Justin, the link to the article (in your last intro paragraph) contains an “author-access-token” followed by an impossibly long string of code. The canonical and permanent link is:doi:10.1038/s41539-018-0038-5 currently mapped to sensibly-named https://www.nature.com/articles/s41539-018-0038-5 for reading online and https://www.nature.com/articles/s41539-018-0038-5.pdf for offline reading.

Simon, first, let me thank you and your team for this work. At this milestone, I would suggest focusing on the MIT-licensed open source aspect of your work if you wish to maximize its impact in ways you cannot imagine..

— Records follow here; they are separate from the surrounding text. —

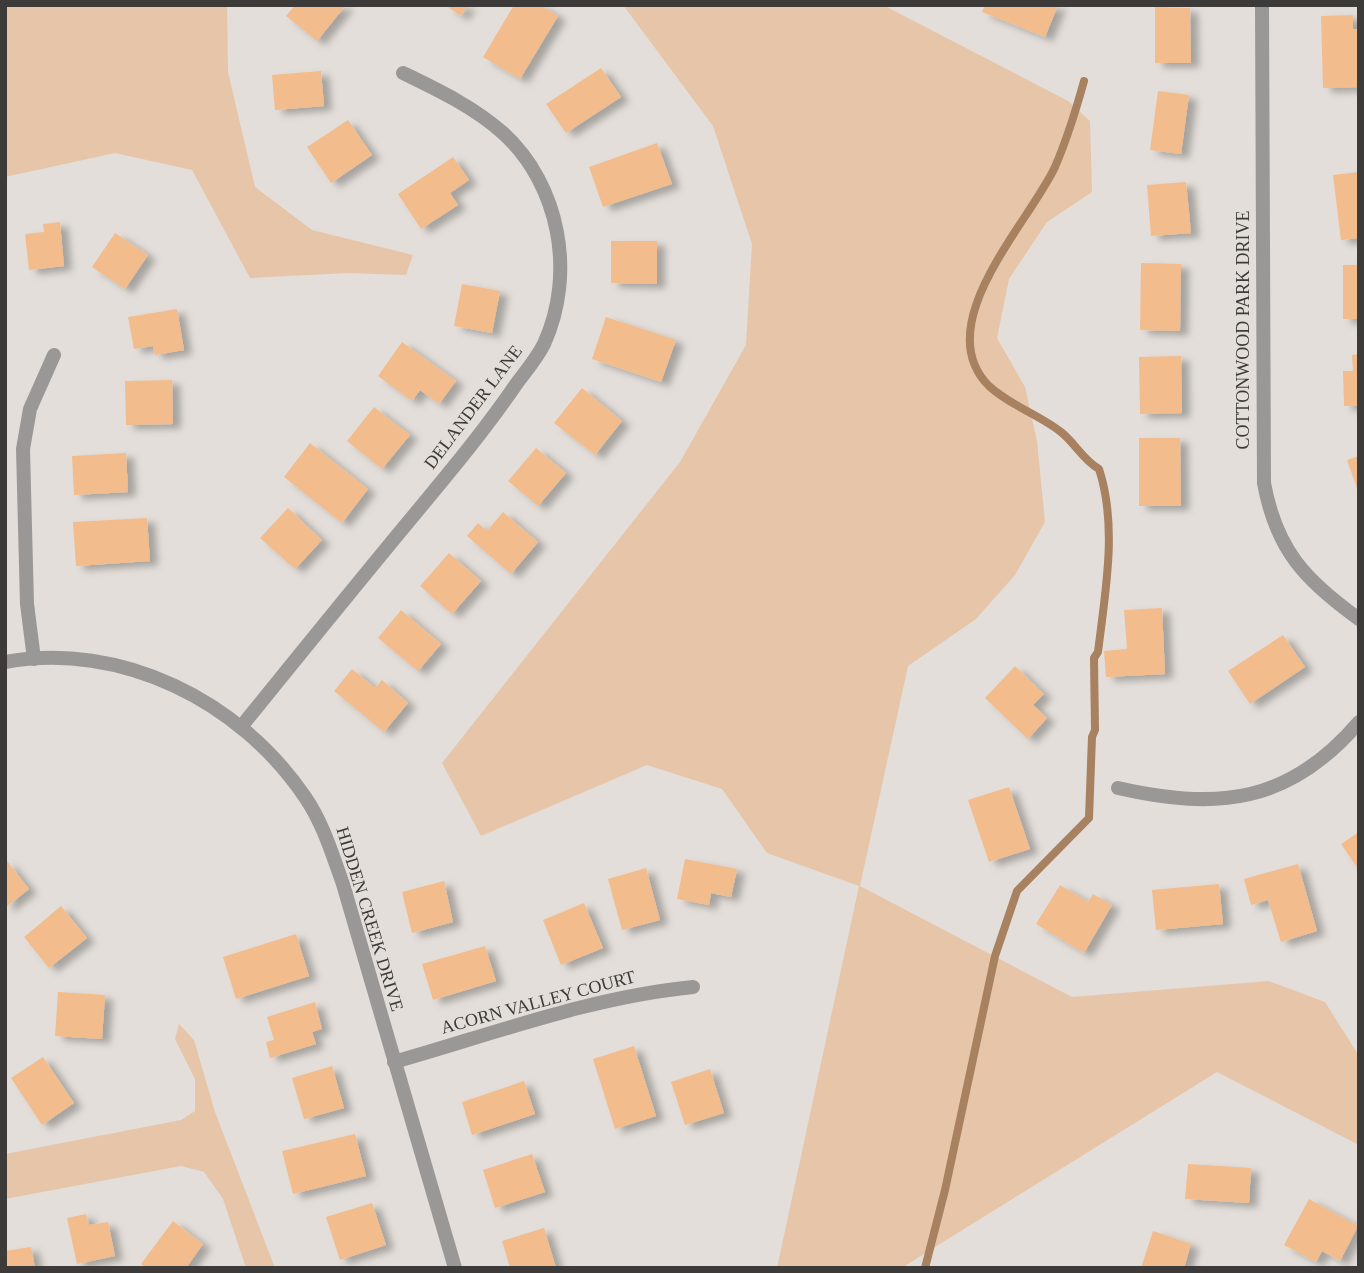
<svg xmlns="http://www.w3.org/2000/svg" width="1364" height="1273" font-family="Georgia,serif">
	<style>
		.green { fill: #e7c5a8 }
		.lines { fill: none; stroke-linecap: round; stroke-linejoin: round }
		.stream { stroke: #a78160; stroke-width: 8 }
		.building { fill: #f3bc8c; filter: url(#shadow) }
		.minor { stroke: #9a9896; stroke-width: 14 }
		.labels { text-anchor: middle; stroke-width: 5; stroke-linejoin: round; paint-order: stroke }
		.street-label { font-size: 18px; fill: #3d3b39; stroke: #e3ded9 }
	</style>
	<defs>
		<filter id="shadow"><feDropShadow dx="8" dy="4.5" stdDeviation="3.5" flood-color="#0004"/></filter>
	</defs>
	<rect width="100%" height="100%" fill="#e3ded9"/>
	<!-- green -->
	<g class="green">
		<polygon points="5,5 227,5 228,72 255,187 312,230 413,255 406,275 348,273 250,278 192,170 115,153 5,177"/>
		<polygon points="623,5 883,5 1068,101 1090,121 1092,192 1047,222 1009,279 997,338 1025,387 1037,441 1045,522 1015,575 976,619 908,666 860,886 1072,997 1269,981 1325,1002 1359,1056 1359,1145 1217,1072 903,1267 777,1268 859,886 767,853 722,789 647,765 481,836 442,763 680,462 746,345 752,244 713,126"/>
		<polygon points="179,1024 194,1040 215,1112 275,1268 246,1268 223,1199 204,1172 181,1166 5,1199 5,1154 181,1120 195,1111 195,1079 175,1039"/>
	</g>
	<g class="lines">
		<!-- stream -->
		<path class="stream" d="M 925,1268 L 945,1190 L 995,956 L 1017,891 L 1089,818 L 1092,737 L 1095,730 L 1094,658 L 1098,652 C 1105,593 1118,527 1099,469 C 1083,460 1075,443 1061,432 C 1040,415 1009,405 989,386 C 928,325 1029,223 1055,167 C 1067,139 1076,110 1084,81"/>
	</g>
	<!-- building -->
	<g class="building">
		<polygon points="295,5 346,5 317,41 286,16"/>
		<polygon points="445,5 468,5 461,16"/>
		<polygon points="514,5 540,5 558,16 520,79 483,57"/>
		<polygon points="985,5 1058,5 1045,37 982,12"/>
		<polygon points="1155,7 1190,8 1191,63 1155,63"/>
		<polygon points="1353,15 1353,29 1359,29 1359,87 1323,88 1321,16"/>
		<polygon points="601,68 621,97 566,133 546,104"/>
		<polygon points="321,71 324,106 275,110 272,75"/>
		<polygon points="1158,91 1189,95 1181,154 1150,150"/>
		<polygon points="348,120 372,155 331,183 307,147"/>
		<polygon points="657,143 672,184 603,207 589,167"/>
		<polygon points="453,157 469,180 450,193 458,205 421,229 398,194"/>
		<polygon points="1359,172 1359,238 1341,240 1333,175"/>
		<polygon points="1186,182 1191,233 1151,236 1147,185"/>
		<polygon points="60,222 64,266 29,270 25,234 44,232 43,224"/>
		<polygon points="115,233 148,255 125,289 92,267"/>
		<polygon points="611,241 657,241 657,284 611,283"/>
		<polygon points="1141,263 1181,264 1180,331 1140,330"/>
		<rect x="1343" y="265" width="16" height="54"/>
		<polygon points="462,284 500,291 492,333 454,326"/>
		<polygon points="177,309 184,350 155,355 153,346 134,349 128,317"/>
		<polygon points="606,317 676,340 661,382 592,359"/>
		<polygon points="402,342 456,381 439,404 420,390 412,401 378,376"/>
		<polygon points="1359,354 1359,406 1344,406 1343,371 1353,371 1352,355"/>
		<polygon points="1181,356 1182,413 1140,414 1139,357"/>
		<polygon points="172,380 173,424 126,425 125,381"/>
		<polygon points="582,388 622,421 595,455 554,423"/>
		<polygon points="374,407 410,435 382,469 347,441"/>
		<polygon points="1139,438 1180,438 1181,506 1139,506"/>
		<polygon points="310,443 368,489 342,523 284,477"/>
		<polygon points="536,448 566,473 538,506 508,481"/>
		<polygon points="126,453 128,492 74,495 72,456"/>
		<polygon points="1359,456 1359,491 1358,491 1347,460"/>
		<polygon points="288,508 322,540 295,569 260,538"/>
		<polygon points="503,512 538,542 511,574 467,536 478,523 487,531"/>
		<polygon points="147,518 150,561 76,566 73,522"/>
		<polygon points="449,553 481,581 452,614 420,586"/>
		<polygon points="1162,608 1165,674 1106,677 1104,651 1127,649 1124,610"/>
		<polygon points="401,610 441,644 418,671 378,638"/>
		<polygon points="1283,635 1305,667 1250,704 1228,671"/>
		<polygon points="1015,666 1044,694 1033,705 1047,718 1028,739 985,698"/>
		<polygon points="352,669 375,688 382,680 408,703 384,732 334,691"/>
		<polygon points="1009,787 1030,849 989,862 968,800"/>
		<polygon points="1359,832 1359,870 1341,844"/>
		<polygon points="685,859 737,869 731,897 711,893 709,905 677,899"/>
		<polygon points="7,861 29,889 5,908 5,862"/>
		<polygon points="1298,864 1317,931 1281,942 1268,900 1251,905 1244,879"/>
		<polygon points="646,868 660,920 622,930 608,879"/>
		<polygon points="444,881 453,922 412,933 402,892"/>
		<polygon points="1219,884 1223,924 1156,930 1152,890"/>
		<polygon points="1060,885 1088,902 1093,894 1112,905 1084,953 1036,924"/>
		<polygon points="584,903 603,948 561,965 543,920"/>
		<polygon points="61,906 87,938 49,968 24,937"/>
		<polygon points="296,934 309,976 236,999 223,957"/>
		<polygon points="485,946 496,981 433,1000 422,964"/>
		<polygon points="58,992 105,995 102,1039 55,1036"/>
		<polygon points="315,1002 322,1029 312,1032 316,1044 270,1058 266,1042 274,1040 267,1017"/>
		<polygon points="634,1046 656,1116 615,1129 593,1059"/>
		<polygon points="43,1057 74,1103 42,1125 11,1078"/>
		<polygon points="332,1066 344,1108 304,1119 292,1078"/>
		<polygon points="710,1069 724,1113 685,1125 671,1082"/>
		<polygon points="524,1081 535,1114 472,1135 462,1102"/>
		<polygon points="355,1134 366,1176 293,1194 282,1151"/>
		<polygon points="532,1154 545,1192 495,1208 483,1170"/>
		<polygon points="1188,1164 1251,1168 1249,1203 1185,1199"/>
		<polygon points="1309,1199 1358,1226 1340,1261 1322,1251 1316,1262 1284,1245"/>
		<polygon points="372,1203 386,1245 340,1260 326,1217"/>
		<polygon points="86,1214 89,1225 108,1222 115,1256 77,1264 67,1218"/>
		<polygon points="173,1221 203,1244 186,1268 146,1268 141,1264"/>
		<polygon points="544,1228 556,1268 510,1268 502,1241"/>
		<polygon points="1153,1231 1191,1244 1184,1268 1141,1268"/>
		<polygon points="31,1247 35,1268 5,1268 5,1251"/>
	</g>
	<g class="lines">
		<!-- minor -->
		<g class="minor">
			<path d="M 1262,5 L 1264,483 C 1276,550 1306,581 1359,619"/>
			<polyline points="34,659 27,604 23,449 30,409 54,355"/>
			<path d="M 5,662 C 121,641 240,701 305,797 C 323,823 332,854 343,884 L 455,1268"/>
			<path d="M 241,727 C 300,654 359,581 419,509 C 453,468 487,427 517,383 C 526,371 537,358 544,344 C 576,274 560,185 503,133 C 474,107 438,90 403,73"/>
			<path d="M 1118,788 C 1218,811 1290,803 1359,722"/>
			<path d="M 394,1062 C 493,1034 591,997 693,987"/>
		</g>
	</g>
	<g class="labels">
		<!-- street labels -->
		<g class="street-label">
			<text transform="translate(1243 330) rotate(-90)" y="6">COTTONWOOD PARK DRIVE</text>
			<text transform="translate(473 407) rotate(-53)" y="6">DELANDER LANE</text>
			<text transform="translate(370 919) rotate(73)" y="6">HIDDEN CREEK DRIVE</text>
			<text transform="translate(538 1002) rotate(-15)" y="6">ACORN VALLEY COURT</text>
		</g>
	</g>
	<!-- border -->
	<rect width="1364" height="1273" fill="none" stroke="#3d3b39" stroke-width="14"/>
</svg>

You might consider a DOI for the open source portion (mapjs at https://github.com/mindmup/mapjs ) of the proprietary code that powers the mindmup.com server – for those who don’t need classroom management features and for those who need or prefer offline use in any case. But first, please consider beefing up the install instructions for those new to node.js and npm.

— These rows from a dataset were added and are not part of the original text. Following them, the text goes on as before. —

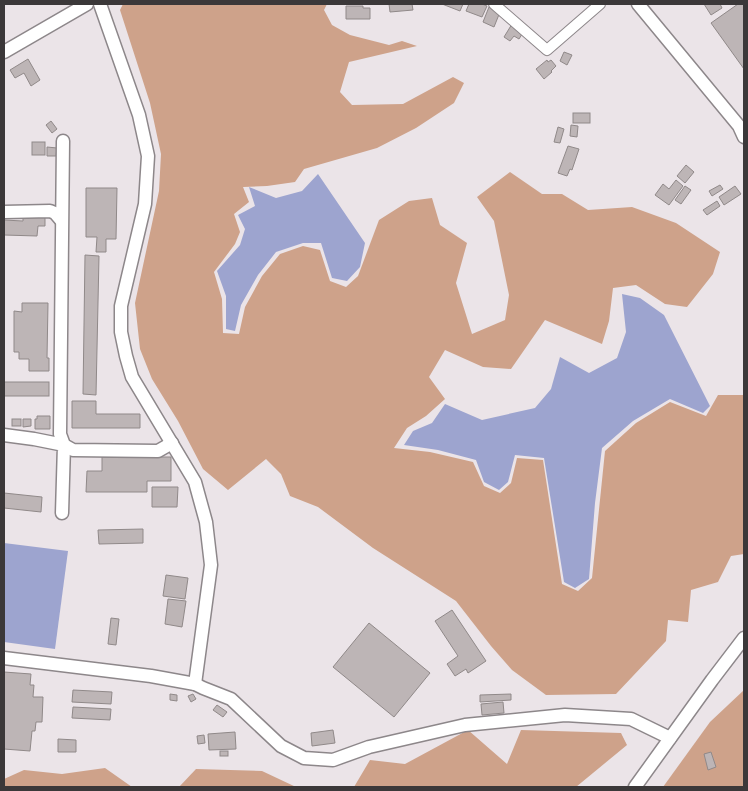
<svg xmlns="http://www.w3.org/2000/svg" width="748" height="791" viewBox="0 0 748 791" font-family="'Public Sans',sans-serif">
<style>
.forest{fill:#cea28a}
.water{fill:#9da4cf}
.building{fill:#bdb5b6;stroke:#908989}
.lines{fill:none;stroke-linecap:round;stroke-linejoin:round}
.minor-casing{stroke:#8d878a;stroke-width:12}
.tertiary-casing{stroke:#8d878a;stroke-width:15}
.minor{stroke:#fff;stroke-width:10}
.tertiary{stroke:#fff;stroke-width:12}
</style>
<rect width="100%" height="100%" fill="#ebe4e8"/>
<g class="forest">
<path d="M123,4H327L324,10L332,25L350,35L389,45L402,41L417,46L349,62L340,92L352,105L403,104L453,77L464,83L454,103L416,128L377,148L304,169L295,182L267,186L243,187L249,202L234,214L240,232L235,244L214,272L222,299L223,333L239,334L245,307L262,276L280,254L303,246L320,250L330,281L346,287L358,276L379,220L409,201L432,198L440,225L467,243L456,283L472,334L505,320L509,295L494,221L477,197L510,172L542,194H562L588,210L632,207L676,223L720,252L713,274L687,307L665,304L636,285L613,288L609,321L602,344L545,320L511,369L483,367L445,350L429,377L445,399L426,416L407,428L394,448L430,452L473,462L484,486L500,493L511,483L517,458L543,460L562,584L578,591L592,578L605,451L636,423L670,402L706,416L718,395H744V554L731,556L718,582L691,590L688,622L668,620L666,641L616,694L546,695L512,670L491,646L456,601L373,548L318,507L290,496L281,474L266,459L228,490L203,469L178,421L152,379L140,349L135,303L159,191L161,154L150,103L120,10Z"/>
<path d="M744,690V787H663L710,722Z"/>
<path d="M468,730L507,764L521,730L621,733L627,745L576,787H354L370,760L405,764Z"/>
<path d="M105,768L132,787H4V779L24,770L62,774Z"/>
<path d="M196,769L262,771L296,787H179Z"/>
</g>
<g class="water">
<path d="M318,174L365,243L360,267L347,281L332,278L321,243H303L276,252L258,275L241,305L235,331L226,329V296L217,271L240,245L245,229L238,215L255,206L249,187L276,198L302,191Z"/>
<path d="M622,294L640,298L664,315L710,406L703,413L670,399L633,421L602,448L595,503L589,579L575,588L564,582L544,458L515,455L508,482L499,490L484,482L476,460L438,450L404,445L413,431L432,423L445,404L482,420L535,408L551,389L560,357L589,373L617,358L626,332Z"/>
<path d="M4,543L68,551L55,649L4,642Z"/>
</g>
<g class="building">
<path d="M389,4H412L413,10L390,12Z"/>
<path d="M442,4H463L460,11Z"/>
<path d="M469,4H482L487,6L482,17L466,11Z"/>
<path d="M704,4H720L722,8L711,15Z"/>
<path d="M738,4H744V69L711,23Z"/>
<path d="M346,6H363V8H370V19H346Z"/>
<path d="M489,7L500,12L494,27L483,22Z"/>
<path d="M512,24L524,31L519,39L514,36L510,41L504,37Z"/>
<path d="M564,52L572,55L567,65L560,61Z"/>
<path d="M28,59L40,80L31,86L24,73L15,78L10,70Z"/>
<path d="M547,60L548,62L551,60L556,66L551,71L552,72L544,79L536,69Z"/>
<rect x="573" y="113" width="17" height="10"/>
<path d="M51,121L57,129L52,133L46,125Z"/>
<path d="M571,125L578,126L577,137L570,136Z"/>
<path d="M558,127L564,129L560,143L554,142Z"/>
<rect x="32" y="142" width="13" height="13"/>
<path d="M568,146L579,149L572,170L570,169L567,176L558,173Z"/>
<path d="M47,147L57,148L56,156H47Z"/>
<path d="M686,165L694,172L685,183L677,176Z"/>
<path d="M676,180L683,186L669,205L655,195L663,184L669,189Z"/>
<path d="M720,185L723,189L712,196L709,191Z"/>
<path d="M685,186L691,190L681,204L675,200Z"/>
<path d="M735,186L741,194L724,205L719,197Z"/>
<path d="M86,188H117L116,239H106V252H96L97,237H86Z"/>
<path d="M717,201L720,206L707,215L703,210Z"/>
<path d="M23,216H45V226H38L37,236L4,235V220L23,221Z"/>
<path d="M85,255L99,256L96,395L83,394Z"/>
<path d="M22,303H48L47,358H49V371H29V359H19V352H14V311L22,312Z"/>
<rect x="4" y="382" width="45" height="14"/>
<path d="M72,401H96V414H140V428H72Z"/>
<path d="M37,416H50V429H35V419H37Z"/>
<rect x="12" y="419" width="9" height="7"/>
<path d="M23,419H31V426L23,427Z"/>
<path d="M102,457H171V481H147V492H86L87,471H102Z"/>
<path d="M152,487H178L177,507H152Z"/>
<path d="M4,493L42,497L41,512L4,508Z"/>
<path d="M143,529V543L99,544L98,530Z"/>
<path d="M166,575L188,578L185,599L163,596Z"/>
<path d="M168,599L186,601L182,627L165,624Z"/>
<path d="M452,610L486,661L468,673L466,669L455,676L447,664L458,656L435,621Z"/>
<path d="M111,618L119,619L116,645L108,644Z"/>
<path d="M369,623L430,673L394,717L333,667Z"/>
<path d="M4,672L31,674L30,685H34L33,697H43L42,722H36L35,731H32L30,751L4,749Z"/>
<path d="M73,690L112,692L111,704L72,702Z"/>
<path d="M170,694L177,695V701L170,700Z"/>
<path d="M193,694L196,699L191,702L188,696Z"/>
<path d="M511,694V700L480,702V695Z"/>
<path d="M503,702L504,713L482,715L481,704Z"/>
<path d="M217,705L227,712L223,717L213,710Z"/>
<path d="M73,707L111,709L110,720L72,718Z"/>
<path d="M333,730L335,743L312,746L311,733Z"/>
<path d="M235,732L236,749L209,750L208,734Z"/>
<path d="M204,735L205,743L198,744L197,736Z"/>
<path d="M58,739L76,740V752H58Z"/>
<rect x="220" y="751" width="8" height="5"/>
<path d="M711,752L716,767L708,770L704,754Z"/>
</g>
<g class="lines">
<defs>
<path id="minor" d="M494,4L547,50L600,4"/>
<g id="tertiary">
<path d="M100,4L139,115L148,156L145,204L121,306V332L126,356L132,377L195,482L206,522L211,565L195,684"/>
<path d="M638,4L739,126L744,137"/>
<path d="M4,52L87,4"/>
<path d="M63,141L60,434L64,445L73,450L158,451L172,443"/>
<path d="M4,212L50,211L55,213L61,220"/>
<path d="M4,435L34,439L64,445L62,513"/>
<path d="M4,658L151,676L195,684L203,688L231,699L281,746L304,758L333,760L369,747L465,725L565,715L631,719L670,738"/>
<path d="M635,787L712,680L744,638"/>
</g>
</defs>
<use href="#minor" class="minor-casing"/>
<use href="#tertiary" class="tertiary-casing"/>
<use href="#minor" class="minor"/>
<use href="#tertiary" class="tertiary"/>
</g>
<rect width="748" height="791" fill="none" stroke="#3b3839" stroke-width="10"/>
</svg>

Software used in academic research and teaching (including the several symbolic logic programs recently featured here on Daily Nous) deserves a truly permanent home and citable reference beyond (in addition to) GitHub – for several good reasons, your CV amongst them, but also including basic reproducibility of a specific study and a far stronger guarantee of permanent accessibility than GitHub alone provides. (GitHub repositories may be deleted at will of account owner).

May I echo Peter Suber in recommending the free, green access depository for code, data, papers, etc. operated by CERN: Zenodo https://zenodo.org/ I have more faith in this than any institutional depository on the planet. This best-of-breed free depository allows DOI versioning of an ever-changing linked GitHub repository. See the very short GitHub Guide, “Making Your Code Citable” at https://guides.github.com/activities/citable-code/ and the Help FAQ at Zenodo. Your code and test data (latter not necessarily open access, though its meta-data will be) could live in the same stable infrastructure that houses data for the Large Hadron Collider.Cool!

Great work so far; a little gold plating is in order. Let it shine! Thanks!